Data entries
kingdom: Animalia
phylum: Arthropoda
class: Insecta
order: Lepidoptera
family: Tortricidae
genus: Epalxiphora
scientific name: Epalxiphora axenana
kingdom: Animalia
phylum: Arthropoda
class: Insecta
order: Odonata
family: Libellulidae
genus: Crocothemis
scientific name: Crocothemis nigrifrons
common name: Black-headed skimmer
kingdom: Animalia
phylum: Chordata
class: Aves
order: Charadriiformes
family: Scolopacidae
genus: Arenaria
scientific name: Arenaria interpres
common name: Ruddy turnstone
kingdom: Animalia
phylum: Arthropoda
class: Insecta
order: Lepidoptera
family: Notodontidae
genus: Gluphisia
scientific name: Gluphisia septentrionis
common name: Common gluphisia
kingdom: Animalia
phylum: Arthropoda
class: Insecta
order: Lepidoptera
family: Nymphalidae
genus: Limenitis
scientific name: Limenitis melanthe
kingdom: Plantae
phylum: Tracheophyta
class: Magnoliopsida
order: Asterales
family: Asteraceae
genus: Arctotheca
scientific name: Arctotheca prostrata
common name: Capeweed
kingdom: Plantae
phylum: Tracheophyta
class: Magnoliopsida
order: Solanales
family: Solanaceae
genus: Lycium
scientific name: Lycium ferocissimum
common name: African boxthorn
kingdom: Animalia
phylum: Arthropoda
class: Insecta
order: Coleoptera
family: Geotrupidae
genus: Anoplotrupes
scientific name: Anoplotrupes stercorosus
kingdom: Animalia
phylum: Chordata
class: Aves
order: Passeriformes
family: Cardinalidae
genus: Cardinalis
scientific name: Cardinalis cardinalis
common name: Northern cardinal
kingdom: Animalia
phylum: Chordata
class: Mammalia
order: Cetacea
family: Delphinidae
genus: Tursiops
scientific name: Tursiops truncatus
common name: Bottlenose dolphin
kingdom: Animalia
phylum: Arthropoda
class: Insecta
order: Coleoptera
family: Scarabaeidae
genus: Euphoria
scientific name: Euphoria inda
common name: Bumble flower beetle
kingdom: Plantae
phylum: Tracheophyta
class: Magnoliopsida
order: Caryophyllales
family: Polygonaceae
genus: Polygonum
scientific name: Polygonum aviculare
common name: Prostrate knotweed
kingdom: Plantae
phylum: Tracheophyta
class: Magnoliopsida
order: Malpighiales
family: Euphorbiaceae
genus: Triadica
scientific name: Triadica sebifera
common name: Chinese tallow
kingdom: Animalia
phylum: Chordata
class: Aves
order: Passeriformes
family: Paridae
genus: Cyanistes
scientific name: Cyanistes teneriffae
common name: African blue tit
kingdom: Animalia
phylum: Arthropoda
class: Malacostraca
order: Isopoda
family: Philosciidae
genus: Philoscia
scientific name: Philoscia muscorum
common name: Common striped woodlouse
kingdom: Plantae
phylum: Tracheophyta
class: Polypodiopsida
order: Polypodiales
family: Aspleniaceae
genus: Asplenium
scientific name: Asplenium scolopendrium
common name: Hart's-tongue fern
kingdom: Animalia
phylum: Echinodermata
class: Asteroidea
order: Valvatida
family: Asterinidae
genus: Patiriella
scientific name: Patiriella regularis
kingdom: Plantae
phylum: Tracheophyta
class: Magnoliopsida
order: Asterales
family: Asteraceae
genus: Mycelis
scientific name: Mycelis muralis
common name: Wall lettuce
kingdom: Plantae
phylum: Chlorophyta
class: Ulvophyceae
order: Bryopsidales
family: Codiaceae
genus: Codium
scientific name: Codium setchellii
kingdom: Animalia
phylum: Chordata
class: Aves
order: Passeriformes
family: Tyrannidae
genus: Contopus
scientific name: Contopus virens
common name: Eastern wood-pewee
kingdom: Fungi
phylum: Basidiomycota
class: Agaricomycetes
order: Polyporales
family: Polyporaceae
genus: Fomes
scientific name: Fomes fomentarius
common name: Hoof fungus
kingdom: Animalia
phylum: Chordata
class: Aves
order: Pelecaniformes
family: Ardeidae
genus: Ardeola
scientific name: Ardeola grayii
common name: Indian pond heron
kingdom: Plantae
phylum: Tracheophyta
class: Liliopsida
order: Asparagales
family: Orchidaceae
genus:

▶ _Problem description_:
Copy every line of the records above word for word, with nothing changed.

▶ _Answer to this task_:
kingdom: Animalia
phylum: Arthropoda
class: Insecta
order: Lepidoptera
family: Tortricidae
genus: Epalxiphora
scientific name: Epalxiphora axenana
kingdom: Animalia
phylum: Arthropoda
class: Insecta
order: Odonata
family: Libellulidae
genus: Crocothemis
scientific name: Crocothemis nigrifrons
common name: Black-headed skimmer
kingdom: Animalia
phylum: Chordata
class: Aves
order: Charadriiformes
family: Scolopacidae
genus: Arenaria
scientific name: Arenaria interpres
common name: Ruddy turnstone
kingdom: Animalia
phylum: Arthropoda
class: Insecta
order: Lepidoptera
family: Notodontidae
genus: Gluphisia
scientific name: Gluphisia septentrionis
common name: Common gluphisia
kingdom: Animalia
phylum: Arthropoda
class: Insecta
order: Lepidoptera
family: Nymphalidae
genus: Limenitis
scientific name: Limenitis melanthe
kingdom: Plantae
phylum: Tracheophyta
class: Magnoliopsida
order: Asterales
family: Asteraceae
genus: Arctotheca
scientific name: Arctotheca prostrata
common name: Capeweed
kingdom: Plantae
phylum: Tracheophyta
class: Magnoliopsida
order: Solanales
family: Solanaceae
genus: Lycium
scientific name: Lycium ferocissimum
common name: African boxthorn
kingdom: Animalia
phylum: Arthropoda
class: Insecta
order: Coleoptera
family: Geotrupidae
genus: Anoplotrupes
scientific name: Anoplotrupes stercorosus
kingdom: Animalia
phylum: Chordata
class: Aves
order: Passeriformes
family: Cardinalidae
genus: Cardinalis
scientific name: Cardinalis cardinalis
common name: Northern cardinal
kingdom: Animalia
phylum: Chordata
class: Mammalia
order: Cetacea
family: Delphinidae
genus: Tursiops
scientific name: Tursiops truncatus
common name: Bottlenose dolphin
kingdom: Animalia
phylum: Arthropoda
class: Insecta
order: Coleoptera
family: Scarabaeidae
genus: Euphoria
scientific name: Euphoria inda
common name: Bumble flower beetle
kingdom: Plantae
phylum: Tracheophyta
class: Magnoliopsida
order: Caryophyllales
family: Polygonaceae
genus: Polygonum
scientific name: Polygonum aviculare
common name: Prostrate knotweed
kingdom: Plantae
phylum: Tracheophyta
class: Magnoliopsida
order: Malpighiales
family: Euphorbiaceae
genus: Triadica
scientific name: Triadica sebifera
common name: Chinese tallow
kingdom: Animalia
phylum: Chordata
class: Aves
order: Passeriformes
family: Paridae
genus: Cyanistes
scientific name: Cyanistes teneriffae
common name: African blue tit
kingdom: Animalia
phylum: Arthropoda
class: Malacostraca
order: Isopoda
family: Philosciidae
genus: Philoscia
scientific name: Philoscia muscorum
common name: Common striped woodlouse
kingdom: Plantae
phylum: Tracheophyta
class: Polypodiopsida
order: Polypodiales
family: Aspleniaceae
genus: Asplenium
scientific name: Asplenium scolopendrium
common name: Hart's-tongue fern
kingdom: Animalia
phylum: Echinodermata
class: Asteroidea
order: Valvatida
family: Asterinidae
genus: Patiriella
scientific name: Patiriella regularis
kingdom: Plantae
phylum: Tracheophyta
class: Magnoliopsida
order: Asterales
family: Asteraceae
genus: Mycelis
scientific name: Mycelis muralis
common name: Wall lettuce
kingdom: Plantae
phylum: Chlorophyta
class: Ulvophyceae
order: Bryopsidales
family: Codiaceae
genus: Codium
scientific name: Codium setchellii
kingdom: Animalia
phylum: Chordata
class: Aves
order: Passeriformes
family: Tyrannidae
genus: Contopus
scientific name: Contopus virens
common name: Eastern wood-pewee
kingdom: Fungi
phylum: Basidiomycota
class: Agaricomycetes
order: Polyporales
family: Polyporaceae
genus: Fomes
scientific name: Fomes fomentarius
common name: Hoof fungus
kingdom: Animalia
phylum: Chordata
class: Aves
order: Pelecaniformes
family: Ardeidae
genus: Ardeola
scientific name: Ardeola grayii
common name: Indian pond heron
kingdom: Plantae
phylum: Tracheophyta
class: Liliopsida
order: Asparagales
family: Orchidaceae
genus:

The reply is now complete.